In the last quarter of record, to July 31st 2022, the portfolio managers of the Ambassador Fund, which will be the Tangency Capital team, have deployed some of that capital to a range of assets.

Our of a now reported $27.13 million of net assets, some 44.7% has been deployed into the corporate bonds of insurance and reinsurance firms, with names including Berkshire Hathaway, AIG, Chubb, Everest Re, Progressive, Travelers, RenRe and Marsh McLennan.

After that, 44.6% of the assets are invested into US treasury bills and other short-term assets.

But the final roughly 10.4% of invested assets, or roughly $2.82 million at NAV, has been invested into what looks like either a private reinsurance sidecar arrangement, or collateralized reinsurance structure, named Consulate Re 2022-1A.

Which means the Ambassador Fund has begun to invest in what we’d term insurance-linked securities (ILS), although only 10% of the current asset base of the fund.

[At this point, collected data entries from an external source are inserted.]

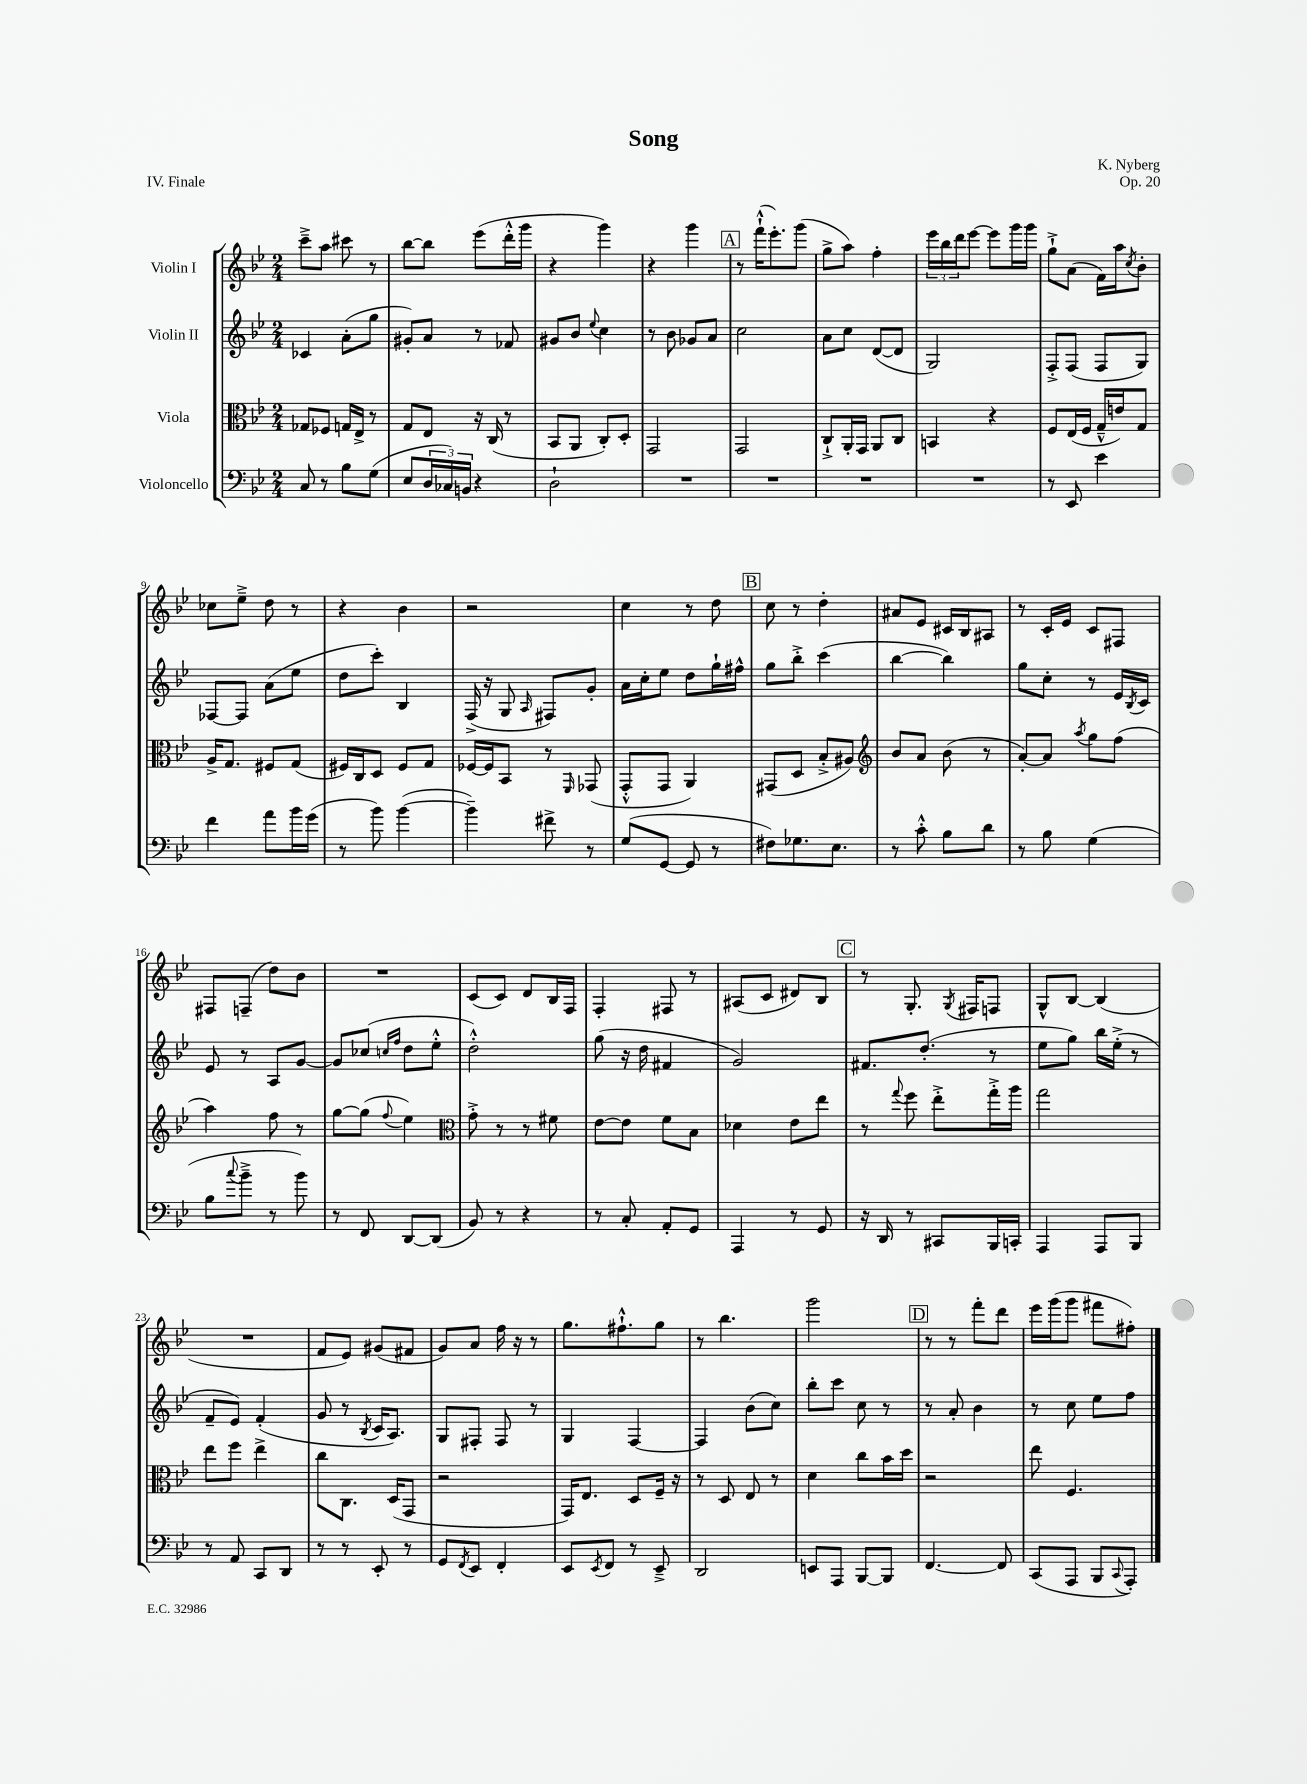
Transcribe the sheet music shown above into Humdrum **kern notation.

**kern	**kern	**kern	**kern
*staff4	*staff3	*staff2	*staff1
*clefF4	*clefC3	*clefG2	*clefG2
*k[b-e-]	*k[b-e-]	*k[b-e-]	*k[b-e-]
*M2/4	*M2/4	*M2/4	*M2/4
8C/	8G-/L	4c-/	8ccc~^\L
8r	8F-/J	.	8aa\J
8B-\L	16G/LL	(8a'\L	8ccc#\
.	16E-^/JJ	.	.
(8G\J	8r	8gg\J	8r
=	=	=	=
8E-/L	8G/L	8g#'/L)	[8bb-\L
24D/L	8E-/J	8a/J	8bb-\]J
24C-/)	.	.	.
24BB/JJ	.	.	.
4r	16r	8r	(8eee-\L
.	(16C/	.	.
.	8r	8f-/	16ddd'^^\L
.	.	.	16ggg\JJ
=	=	=	=
2D`\	8BB-/L	8g#/L	4r
.	8AA/J	8b-/J	.
.	.	8qqee-/	.
.	8C'/L)	4cc\	4ggg\)
.	8D'/J	.	.
=	=	=	=
2r	2GG/	8r	4r
.	.	8b-\	.
.	.	8g-/L	4ggg\
.	.	8a/J	.
=	=	=	=
2r	2GG/	2cc\	8r
.	.	.	(16fff`^^\LK
.	.	.	8.eee-'\)
.	.	.	(8ggg\J
=	=	=	=
2r	8C`^/L	8a\L	8gg^\L
.	16AA'/L	8cc\J	8aa\J)
.	16GG/JJ	.	.
.	8AA/L	([8d/L	4ff'\
.	8C/J	8d/]J	.
=	=	=	=
2r	4BB/	2G/)	24eee-\LL
.	.	.	24bb-\
.	.	.	24ddd\J
.	.	.	[8eee-\J
.	4r	.	8eee-\]L
.	.	.	16ggg\L
.	.	.	16ggg\JJ
=	=	=	=
8r	8F/L	8F'^/L	8gg`^\L
8EE-/	(16E-/L	(8F/J	(8a\J
.	16F/JJ	.	.
4e-\	16G~^^/LL	8F/L	16f\LL)
.	16e/J)	.	16aa\J
.	.	.	8qcc/
.	8G/J	8G/J)	8b-'\J
=	=	=	=
4f\	16A^/LK	[8F-/L	8cc-\L
.	8.G/J	.	.
.	.	8F-/]J	8ee-~^\J
8a\L	8F#/L	(8a\L	8dd\
16b-\L	(8G/J	8ee-\J	8r
(16g\JJ	.	.	.
=	=	=	=
8r	16F#/LL)	8dd\L	4r
.	16C/J	.	.
8b-\)	8D/J	8ccc'\J)	.
([4b-\	8F#/L	4B-/	4b-\
.	8G/J	.	.
=	=	=	=
4b-~\])	[16F-/LL	(16F^/	2r
.	16F-/]J	16r	.
.	8BB-/J	8G/	.
.	.	16qqA/	.
8f#^\	8r	8F#/L)	.
.	16qqFF/	.	.
8r	(8GG-/	8g'/J	.
=	=	=	=
(8G/L	8GG'^^/L	16a\LL	4cc\
.	.	16cc'\J	.
[8GG/J	8GG/J	8ee-\J	.
8GG/]	4AA/)	8dd\L	8r
8r	.	16gg`\L	8dd\
.	.	16ff#^^\JJ	.
=	=	=	=
8F#\L)	(8GG#/L	8gg\L	8cc\
8.G-\	8D/J	8bb-'^\J	8r
.	8B-'^/L	(4ccc\	4dd'\
8.E-\J	.	.	.
.	8A#/J)	.	.
=	=	=	=
*	*clefG2	*	*
8r	8b-/L	[4bb-\	8a#/L
8c'^^\	8a/J	.	8e-/J
8B-\L	(8b-\	4bb-\])	16c#/LL
.	.	.	16B-/J
8d\J	8r	.	8A#/J
=	=	=	=
8r	[8a'/L)	8gg\L	8r
8B-\	8a/]J	8cc'\J	16c'/LL
.	.	.	16e-/JJ
.	8qaa/	.	.
(4G\	8gg\L	8r	8c/L
.	(8ff\J	16e-/LL	8F#/J
.	.	8qB-/	.
.	.	16c/JJ	.
=	=	=	=
8B-\L	4aa\)	8e-/	8F#/L
8qqcc/	.	.	.
8b-~^\J	.	8r	(8F~/J
8r	8ff\	8A/L	8dd\L)
8b-\)	8r	[8g/J	8b-\J
=	=	=	=
8r	[8gg\L	8g/]L	2r
8FF/	(8gg\]J	(8cc-/J	.
.	.	16qqcc/LL	.
.	8qqff/	16qqff/JJ	.
[8DD/L	4ee-\)	8dd\L	.
(8DD/]J	.	8ee-'^^\J	.
=	=	=	=
*	*clefC3	*	*
8BB-/)	8g'^\	2dd'^^\)	(8c/L
8r	8r	.	8c/J)
4r	8r	.	8d/L
.	8f#\	.	16B-/L
.	.	.	16F/JJ
=	=	=	=
8r	[8e-\L	(8gg\	4F'/
8C'/	8e-\]J	16r	.
.	.	16dd\	.
8AA'/L	8f\L	4f#/	8F#/
8GG/J	8B-\J	.	8r
=	=	=	=
4AAA/	4d-\	2g/)	(8A#/L
.	.	.	8c/J
8r	8e-\L	.	8d#/L)
8GG/	8ee-\J	.	8B-/J
=	=	=	=
16r	8r	8.f#/L	8r
16DD/	.	.	.
.	8qqgg/	.	.
8r	8ff\	.	8.G'/
.	.	(8.dd'/J	.
8CC#/L	8ee-'^\L	.	.
.	.	.	8qG/
.	.	.	16F#/LK
16BBB-/L	16gg'^\L	8r	8F/J
16CC'/JJ	16aa\JJ	.	.
=	=	=	=
4AAA/	2gg\	8ee-\L	8G^^/L
.	.	8gg\J)	[8B-/J
8AAA/L	.	16bb-\LL	(4B-/]
.	.	(16ee-'^\JJ	.
8BBB-/J	.	8r	.
=	=	=	=
8r	8ee-\L	8f~/L	2r
8AA/	8ff\J	8e-/J)	.
8CC/L	4ee-^\	(4f'/	.
8DD/J	.	.	.
=	=	=	=
8r	8cc\L	8g/	8f/L
8r	8.C\J	8r	8e-/J)
.	.	8qB-/	.
8EE-'/	.	16c/LK	(8g#/L
.	(16D/LK	8.A/J)	.
8r	8GG/J	.	8f#/J
=	=	=	=
8GG/L	2r	8G/L	8g/L)
8qFF/	.	.	.
8EE-/J	.	8F#'/J	8a/J
4FF'/	.	8F#/	16ff\
.	.	.	16r
.	.	8r	8r
=	=	=	=
8EE-/L	16GG/LK)	4G/	8.gg\L
.	8.E-/J	.	.
8qEE-/	.	.	.
8FF/J	.	.	.
.	.	.	8.ff#`^^\
8r	8D/L	[4F/	.
8EE-~^/	16F~/Jk	.	8gg\J
.	16r	.	.
=	=	=	=
2DD/	8r	4F/]	8r
.	8D/	.	4.bb-\
.	8E-/	(8b-\L	.
.	8r	8cc\J)	.
=	=	=	=
8EE/L	4d\	8bb-'\L	2ggg\
8AAA/J	.	8ccc\J	.
[8BBB-/L	8cc\L	8cc\	.
8BBB-/]J	16b-\L	8r	.
.	16dd\JJ	.	.
=	=	=	=
[4.FF/	2r	8r	8r
.	.	8a'/	8r
.	.	4b-\	8fff'\L
8FF/]	.	.	8ddd\J
=	=	=	=
(8CC/L	8ee-\	8r	16eee-\LL
.	.	.	(16ggg\J
8AAA/J	4.F/	8cc\	8ggg\J
8BBB-/L	.	8ee-\L	8fff#\L
8qqCC/	.	.	.
8AAA'/J)	.	8ff\J	8ff#'\J)
==	==	==	==
*-	*-	*-	*-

The broadening of the scope of investable asset types the Ambassador Fund is allowed to allocate to has clearly helped, enabling the portfolio managers to start building out something that will deliver insurance and reinsurance market linked returns, albeit not with a typical mutual ILS fund mix of assets.

So it will be interesting to watch the Ambassador Fund develop and whether it builds up its ILS holdings and starts to allocate to catastrophe bonds as well, or whether it remains a more mixed strategy with a clear insurance and reinsurance market focus.